Thelma and Louise: Breakthrough tip for 5/7/2016

IMG_0014If you know who Thelma and Louise were/are, set your timer and write non-stop for twenty minutes about what happened after they jumped. If you don’t know who they are, do NOT google them, set your timer for twenty minutes and write about the moment that they jumped. Have fun. Please send us what you wrote.

And from Breakthrough reader and writer, Mary Patton:

Nothing is Nothing

John and I sit in a cheap but overpriced Vietnamese noodle shop with a t.v. blaring advertisements about how Bisel will steam clean your carpet the very best and how OmegaXL will relieve all your pain. Not quite the right atmosphere for writing but we give it our full effort to dissolve all unnecessary noise into the part of our brains that deems incoming senses as unimportant enough to disappear. The sound waves of the boob tube cease to send vibrations through the air and our own writing ideas send a more powerful energy through the tips of our pens as we sit in a booth furthest from the television.

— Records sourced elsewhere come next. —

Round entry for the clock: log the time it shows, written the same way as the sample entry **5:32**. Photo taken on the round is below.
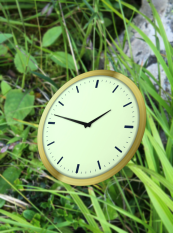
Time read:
**1:47**
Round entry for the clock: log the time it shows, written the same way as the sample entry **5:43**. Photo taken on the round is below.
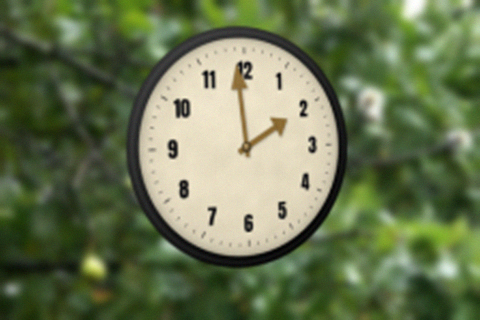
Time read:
**1:59**
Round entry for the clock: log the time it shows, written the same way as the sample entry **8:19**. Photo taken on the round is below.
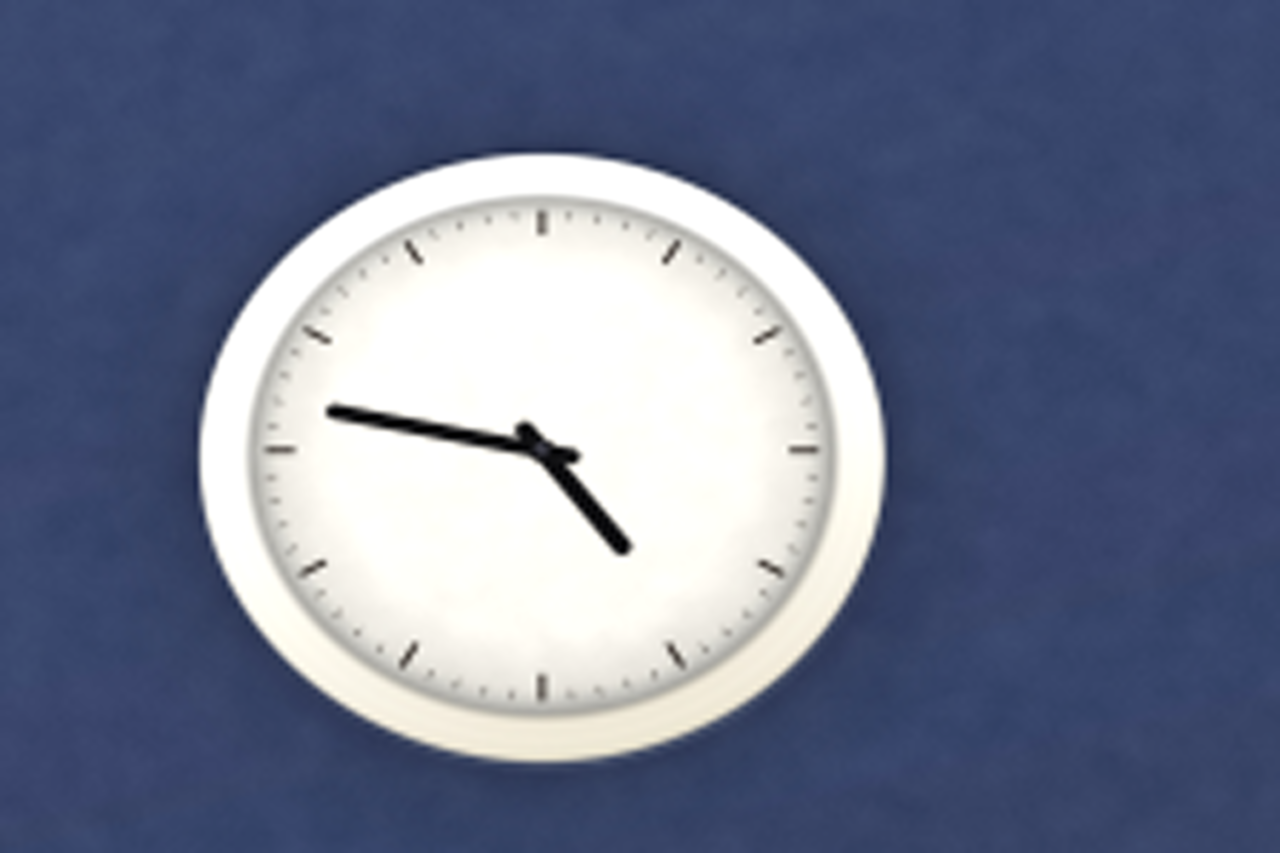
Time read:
**4:47**
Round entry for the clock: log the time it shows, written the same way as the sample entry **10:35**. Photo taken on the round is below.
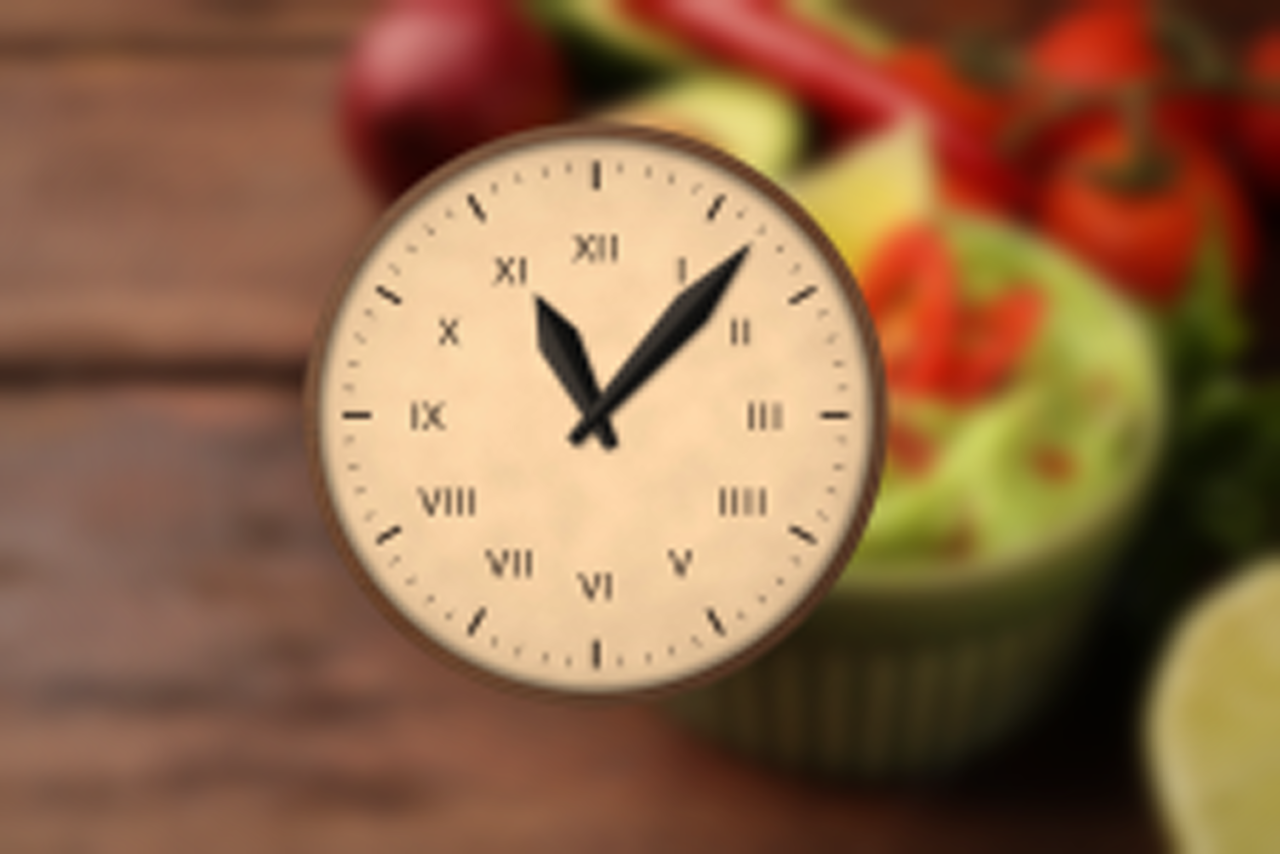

John writes furiously. “If I disappear, I’ll…”   He is engrossed in his writing and smiling with satisfaction. I imagine he is writing a fantasy story of invisibility cloaks and space aliens who live without sight or sound. I struggle.

I am doing mental yoga trying to both be aware of my surroundings with all senses and ignore distractions in this unworthy environment. I succeed when my own story begins to blossom from nothingness.

If I disappear, I will cease all judgments and be free of time and space. Uncritical of others and indifferent to the criticisms of others and yet in total harmony with them. Words will blow before my reader’s eyes like an imperceptible breeze that comes and goes to who knows where. The trees will gently sway from the breath of my story and as I grow in skill and strength and the trees clap their hands.

The tiny nuances of story rise, invisible as microscopic water vapor that rises to the ionosphere then slowly falls as moisturizing mist, not caring whether it lands in a mud puddle, on a wind shield to be swiped away by mad rushing wipers or in an ocean and cycled through a fish’s gills. Not caring who will read, who will approve or disapprove.

Into the deepest ocean, I will eventually sink with molecular words again rising to the highest altitude drifting as wind, pulling and pushing H20 though the mystical cycle of life. Invisible as self but a might wind and flooding torrent when combined with other readers and writers and makers of song. Together our voices are loud.

Just as wind and rain don’t act alone in a weather pattern, our work combines with the assistance of the millions of artists who have blown before us in time. Their art created gales and blizzards and create and destroy, dry and moisturize again the dry-cracked minds of those who have forgotten who they are.

If I disappear, I’ll find I am part of a greater whole, being both similar and unique in the huge cycle of life with no need to compete or struggle or worry.

I pull my pen from this page and realize as a hungry customer opens the restaurant door that the wind outside is howling. I laugh as I scramble for my wind tossed pages. Some invisible writer has impersonated the wind and tossed my words like a salad.   The sky has become dark and cold this spring afternoon and the television is still blaring it’s inane, brain washing drivel. Somewhere many artists are awakening in Flagstaff. The wind in the café door tells me so.